Thailand, sering kali menjadi sorotan global bukan hanya karena keindahan alamnya yang memukau dan keramahan penduduknya, tetapi juga karena frekuensi Kudeta Thailand yang mengejutkan. Sejak berakhirnya monarki absolut pada tahun 1932, negara ini telah menyaksikan belasan upaya pengambilalihan kekuasaan secara paksa, menjadikannya salah satu negara dengan catatan kudeta militer tertinggi di dunia. Fenomena ini bukan sekadar pergantian pemerintahan biasa; ia adalah cerminan dari konflik mendalam yang telah mengakar dalam masyarakat Thailand, terutama antara kubu pro-demokrasi dan pro-kerajaan.
Akar Masalah: Benturan Ideologi dan Kekuasaan
Akar masalah kudeta Thailand sangat kompleks dan berlapis. Salah satu faktor utama adalah peran sentral militer dalam politik. Militer Thailand secara historis memandang diri mereka sebagai pelindung monarki dan penjaga stabilitas nasional. Mereka sering kali merasa memiliki hak untuk campur tangan ketika mereka menganggap pemerintah sipil tidak stabil, korup, atau mengancam institusi kerajaan. Doktrin ini telah tertanam kuat sejak lama, membentuk budaya politik di mana kudeta bisa dianggap sebagai “solusi” terakhir untuk krisis.

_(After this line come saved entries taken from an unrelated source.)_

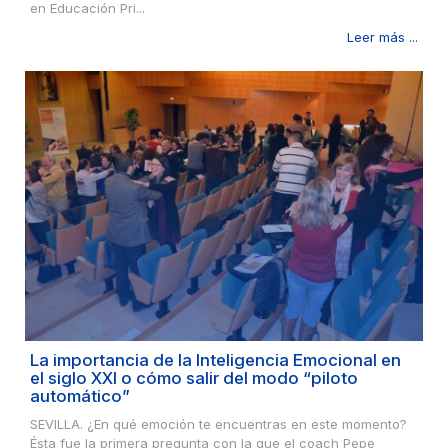
en Educación Pri...
Leer más ...
La importancia de la Inteligencia Emocional en
el siglo XXI o cómo salir del modo “piloto
automático”
SEVILLA. ¿En qué emoción te encuentras en este momento?
Ésta fue la primera pregunta con la que el coach Pepe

Namun, yang paling mendasar adalah pertarungan dua kubu utama yang membentuk lanskap politik Thailand:
- Kubu Pro-Demokrasi: Kelompok ini, yang sering kali diwakili oleh partai-partai politik yang populer di kalangan rakyat pedesaan dan kelas pekerja (seperti Thai Rak Thai dan kemudian Pheu Thai Party yang berafiliasi dengan Thaksin Shinawatra), menuntut reformasi politik, kesetaraan sosial, dan sistem pemerintahan yang lebih responsif terhadap kehendak rakyat melalui pemilihan umum. Mereka menginginkan demokrasi yang kuat dengan kontrol sipil atas militer dan akuntabilitas pemerintah.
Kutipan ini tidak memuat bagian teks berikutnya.